Data section:
%%

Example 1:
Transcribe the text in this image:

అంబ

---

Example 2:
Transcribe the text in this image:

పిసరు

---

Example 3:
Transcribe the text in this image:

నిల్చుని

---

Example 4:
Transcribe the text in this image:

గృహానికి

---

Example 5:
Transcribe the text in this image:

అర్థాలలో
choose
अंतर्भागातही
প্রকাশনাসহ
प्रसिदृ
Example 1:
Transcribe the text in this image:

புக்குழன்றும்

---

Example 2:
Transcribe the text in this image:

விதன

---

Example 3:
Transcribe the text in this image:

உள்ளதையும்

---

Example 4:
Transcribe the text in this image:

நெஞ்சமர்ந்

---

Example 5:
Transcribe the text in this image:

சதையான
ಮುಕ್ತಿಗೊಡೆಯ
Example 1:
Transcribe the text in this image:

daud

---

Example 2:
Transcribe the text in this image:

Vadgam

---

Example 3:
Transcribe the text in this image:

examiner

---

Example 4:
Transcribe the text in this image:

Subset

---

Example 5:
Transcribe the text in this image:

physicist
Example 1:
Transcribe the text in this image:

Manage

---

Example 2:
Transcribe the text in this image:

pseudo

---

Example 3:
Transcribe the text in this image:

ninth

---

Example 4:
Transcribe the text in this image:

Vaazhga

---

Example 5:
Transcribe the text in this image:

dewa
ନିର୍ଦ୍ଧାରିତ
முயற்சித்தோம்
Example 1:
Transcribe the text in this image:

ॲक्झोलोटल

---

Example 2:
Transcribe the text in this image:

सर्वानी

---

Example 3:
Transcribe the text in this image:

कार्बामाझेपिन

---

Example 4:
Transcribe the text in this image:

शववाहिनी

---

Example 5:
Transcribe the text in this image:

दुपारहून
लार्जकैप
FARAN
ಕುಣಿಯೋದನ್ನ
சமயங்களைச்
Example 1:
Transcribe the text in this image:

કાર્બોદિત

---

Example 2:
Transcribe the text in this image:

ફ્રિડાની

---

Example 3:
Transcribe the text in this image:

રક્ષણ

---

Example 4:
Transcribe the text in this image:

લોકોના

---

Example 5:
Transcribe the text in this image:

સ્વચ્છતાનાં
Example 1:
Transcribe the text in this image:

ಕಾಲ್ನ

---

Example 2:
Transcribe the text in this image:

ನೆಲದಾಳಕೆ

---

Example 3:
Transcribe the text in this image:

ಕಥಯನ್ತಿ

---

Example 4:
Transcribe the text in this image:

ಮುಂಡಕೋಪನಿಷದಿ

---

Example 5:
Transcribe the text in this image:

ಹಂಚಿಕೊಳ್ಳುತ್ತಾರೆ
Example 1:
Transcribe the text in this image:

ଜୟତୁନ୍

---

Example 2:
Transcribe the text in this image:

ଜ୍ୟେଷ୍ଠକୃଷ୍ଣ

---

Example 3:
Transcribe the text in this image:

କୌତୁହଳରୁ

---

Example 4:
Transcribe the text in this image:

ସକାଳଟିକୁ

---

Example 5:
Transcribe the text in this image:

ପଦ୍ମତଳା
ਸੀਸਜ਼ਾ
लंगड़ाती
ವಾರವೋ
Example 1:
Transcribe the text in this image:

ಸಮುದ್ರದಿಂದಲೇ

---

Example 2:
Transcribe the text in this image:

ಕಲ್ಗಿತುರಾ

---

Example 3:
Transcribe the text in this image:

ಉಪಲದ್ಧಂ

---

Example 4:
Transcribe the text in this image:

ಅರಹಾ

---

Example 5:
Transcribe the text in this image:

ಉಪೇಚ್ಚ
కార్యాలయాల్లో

%%

Assignment: With nothing left out, print the data above exactly.

Written solution:
Example 1:
Transcribe the text in this image:

అంబ

---

Example 2:
Transcribe the text in this image:

పిసరు

---

Example 3:
Transcribe the text in this image:

నిల్చుని

---

Example 4:
Transcribe the text in this image:

గృహానికి

---

Example 5:
Transcribe the text in this image:

అర్థాలలో
choose
अंतर्भागातही
প্রকাশনাসহ
प्रसिदृ
Example 1:
Transcribe the text in this image:

புக்குழன்றும்

---

Example 2:
Transcribe the text in this image:

விதன

---

Example 3:
Transcribe the text in this image:

உள்ளதையும்

---

Example 4:
Transcribe the text in this image:

நெஞ்சமர்ந்

---

Example 5:
Transcribe the text in this image:

சதையான
ಮುಕ್ತಿಗೊಡೆಯ
Example 1:
Transcribe the text in this image:

daud

---

Example 2:
Transcribe the text in this image:

Vadgam

---

Example 3:
Transcribe the text in this image:

examiner

---

Example 4:
Transcribe the text in this image:

Subset

---

Example 5:
Transcribe the text in this image:

physicist
Example 1:
Transcribe the text in this image:

Manage

---

Example 2:
Transcribe the text in this image:

pseudo

---

Example 3:
Transcribe the text in this image:

ninth

---

Example 4:
Transcribe the text in this image:

Vaazhga

---

Example 5:
Transcribe the text in this image:

dewa
ନିର୍ଦ୍ଧାରିତ
முயற்சித்தோம்
Example 1:
Transcribe the text in this image:

ॲक्झोलोटल

---

Example 2:
Transcribe the text in this image:

सर्वानी

---

Example 3:
Transcribe the text in this image:

कार्बामाझेपिन

---

Example 4:
Transcribe the text in this image:

शववाहिनी

---

Example 5:
Transcribe the text in this image:

दुपारहून
लार्जकैप
FARAN
ಕುಣಿಯೋದನ್ನ
சமயங்களைச்
Example 1:
Transcribe the text in this image:

કાર્બોદિત

---

Example 2:
Transcribe the text in this image:

ફ્રિડાની

---

Example 3:
Transcribe the text in this image:

રક્ષણ

---

Example 4:
Transcribe the text in this image:

લોકોના

---

Example 5:
Transcribe the text in this image:

સ્વચ્છતાનાં
Example 1:
Transcribe the text in this image:

ಕಾಲ್ನ

---

Example 2:
Transcribe the text in this image:

ನೆಲದಾಳಕೆ

---

Example 3:
Transcribe the text in this image:

ಕಥಯನ್ತಿ

---

Example 4:
Transcribe the text in this image:

ಮುಂಡಕೋಪನಿಷದಿ

---

Example 5:
Transcribe the text in this image:

ಹಂಚಿಕೊಳ್ಳುತ್ತಾರೆ
Example 1:
Transcribe the text in this image:

ଜୟତୁନ୍

---

Example 2:
Transcribe the text in this image:

ଜ୍ୟେଷ୍ଠକୃଷ୍ଣ

---

Example 3:
Transcribe the text in this image:

କୌତୁହଳରୁ

---

Example 4:
Transcribe the text in this image:

ସକାଳଟିକୁ

---

Example 5:
Transcribe the text in this image:

ପଦ୍ମତଳା
ਸੀਸਜ਼ਾ
लंगड़ाती
ವಾರವೋ
Example 1:
Transcribe the text in this image:

ಸಮುದ್ರದಿಂದಲೇ

---

Example 2:
Transcribe the text in this image:

ಕಲ್ಗಿತುರಾ

---

Example 3:
Transcribe the text in this image:

ಉಪಲದ್ಧಂ

---

Example 4:
Transcribe the text in this image:

ಅರಹಾ

---

Example 5:
Transcribe the text in this image:

ಉಪೇಚ್ಚ
కార్యాలయాల్లో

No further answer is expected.